__Work to complete__. Return each line in the rows below that contains the string "Consumer".

__Data provided__.
********************
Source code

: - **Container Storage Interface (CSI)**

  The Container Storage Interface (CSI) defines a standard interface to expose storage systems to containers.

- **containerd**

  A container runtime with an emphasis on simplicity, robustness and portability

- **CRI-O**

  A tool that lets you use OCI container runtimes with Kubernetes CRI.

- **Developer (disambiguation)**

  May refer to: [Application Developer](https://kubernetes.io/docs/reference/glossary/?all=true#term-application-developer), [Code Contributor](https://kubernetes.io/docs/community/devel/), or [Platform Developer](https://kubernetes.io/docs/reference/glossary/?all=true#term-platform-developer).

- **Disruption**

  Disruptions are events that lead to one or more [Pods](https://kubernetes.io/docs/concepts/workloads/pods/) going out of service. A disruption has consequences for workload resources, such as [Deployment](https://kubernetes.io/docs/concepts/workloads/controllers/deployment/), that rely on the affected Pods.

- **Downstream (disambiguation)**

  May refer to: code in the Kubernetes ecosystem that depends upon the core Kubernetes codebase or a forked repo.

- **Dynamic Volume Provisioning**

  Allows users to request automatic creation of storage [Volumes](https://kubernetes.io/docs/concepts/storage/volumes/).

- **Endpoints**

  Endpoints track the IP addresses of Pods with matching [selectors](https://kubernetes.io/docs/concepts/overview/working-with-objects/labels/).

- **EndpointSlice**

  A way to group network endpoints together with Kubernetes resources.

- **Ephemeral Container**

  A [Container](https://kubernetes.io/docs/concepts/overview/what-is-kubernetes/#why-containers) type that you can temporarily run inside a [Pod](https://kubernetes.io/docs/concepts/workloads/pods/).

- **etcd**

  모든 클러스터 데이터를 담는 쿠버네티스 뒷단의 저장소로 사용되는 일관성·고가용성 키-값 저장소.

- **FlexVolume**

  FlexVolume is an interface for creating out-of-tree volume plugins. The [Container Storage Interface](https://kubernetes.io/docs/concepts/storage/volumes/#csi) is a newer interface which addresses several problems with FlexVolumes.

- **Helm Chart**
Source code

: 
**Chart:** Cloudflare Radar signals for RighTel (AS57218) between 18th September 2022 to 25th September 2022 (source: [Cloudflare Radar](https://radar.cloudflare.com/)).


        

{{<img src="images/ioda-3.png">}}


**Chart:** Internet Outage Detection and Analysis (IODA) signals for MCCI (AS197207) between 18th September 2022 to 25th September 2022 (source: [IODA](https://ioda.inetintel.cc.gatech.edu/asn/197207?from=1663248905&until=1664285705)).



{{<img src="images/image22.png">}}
********************
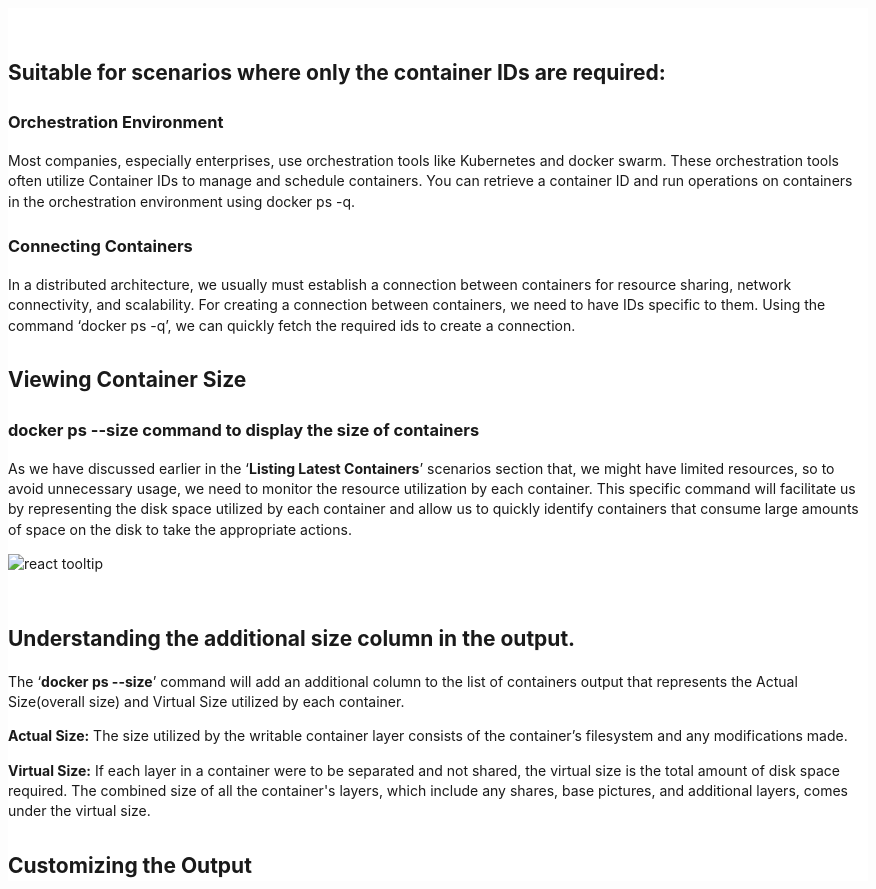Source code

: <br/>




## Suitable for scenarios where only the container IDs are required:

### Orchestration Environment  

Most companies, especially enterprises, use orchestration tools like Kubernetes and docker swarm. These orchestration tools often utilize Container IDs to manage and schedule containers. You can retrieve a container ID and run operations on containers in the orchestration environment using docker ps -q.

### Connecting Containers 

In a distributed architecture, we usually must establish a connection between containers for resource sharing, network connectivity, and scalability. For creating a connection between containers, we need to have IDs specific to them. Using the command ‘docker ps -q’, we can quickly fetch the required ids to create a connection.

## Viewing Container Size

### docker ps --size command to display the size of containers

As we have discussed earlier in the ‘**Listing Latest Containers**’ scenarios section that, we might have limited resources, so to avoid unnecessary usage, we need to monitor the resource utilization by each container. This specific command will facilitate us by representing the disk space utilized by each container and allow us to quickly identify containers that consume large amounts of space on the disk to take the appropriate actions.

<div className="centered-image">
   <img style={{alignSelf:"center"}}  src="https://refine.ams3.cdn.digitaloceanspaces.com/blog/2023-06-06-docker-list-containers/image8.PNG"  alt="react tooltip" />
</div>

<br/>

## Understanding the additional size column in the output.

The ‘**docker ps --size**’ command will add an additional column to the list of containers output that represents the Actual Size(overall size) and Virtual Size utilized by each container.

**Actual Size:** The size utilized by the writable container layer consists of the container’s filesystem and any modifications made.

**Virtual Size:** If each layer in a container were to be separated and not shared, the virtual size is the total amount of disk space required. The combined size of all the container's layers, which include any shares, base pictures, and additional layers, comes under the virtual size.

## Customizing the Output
********************
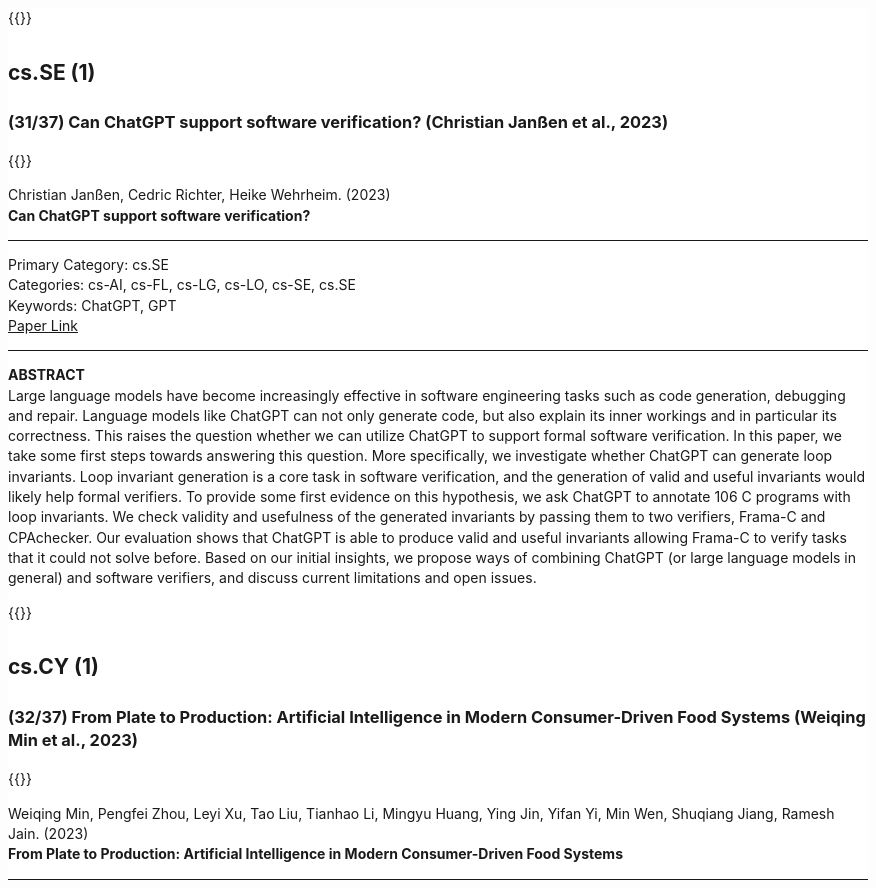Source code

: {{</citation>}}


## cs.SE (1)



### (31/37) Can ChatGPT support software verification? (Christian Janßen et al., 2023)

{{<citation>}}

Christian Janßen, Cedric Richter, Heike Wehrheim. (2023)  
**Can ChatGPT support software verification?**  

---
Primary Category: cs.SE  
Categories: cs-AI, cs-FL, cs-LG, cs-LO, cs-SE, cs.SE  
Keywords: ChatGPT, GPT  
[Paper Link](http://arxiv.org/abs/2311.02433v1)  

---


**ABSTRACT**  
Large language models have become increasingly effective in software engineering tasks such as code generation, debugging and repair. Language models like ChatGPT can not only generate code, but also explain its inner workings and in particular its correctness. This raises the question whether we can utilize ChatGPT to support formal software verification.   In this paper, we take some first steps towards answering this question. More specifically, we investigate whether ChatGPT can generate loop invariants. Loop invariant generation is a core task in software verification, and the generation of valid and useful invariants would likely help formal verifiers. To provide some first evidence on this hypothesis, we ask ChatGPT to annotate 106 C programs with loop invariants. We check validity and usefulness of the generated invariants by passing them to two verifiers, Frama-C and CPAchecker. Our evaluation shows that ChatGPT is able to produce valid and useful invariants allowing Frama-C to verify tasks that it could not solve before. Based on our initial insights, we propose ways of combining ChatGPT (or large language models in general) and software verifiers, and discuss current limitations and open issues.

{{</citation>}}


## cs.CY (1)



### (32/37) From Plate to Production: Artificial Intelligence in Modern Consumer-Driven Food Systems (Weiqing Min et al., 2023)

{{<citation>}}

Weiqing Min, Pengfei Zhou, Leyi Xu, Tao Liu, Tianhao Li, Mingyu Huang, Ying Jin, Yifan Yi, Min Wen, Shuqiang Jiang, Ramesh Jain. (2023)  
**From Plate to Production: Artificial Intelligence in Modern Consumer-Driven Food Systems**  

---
********************
__Response to the task__.
### (32/37) From Plate to Production: Artificial Intelligence in Modern Consumer-Driven Food Systems (Weiqing Min et al., 2023)
**From Plate to Production: Artificial Intelligence in Modern Consumer-Driven Food Systems**  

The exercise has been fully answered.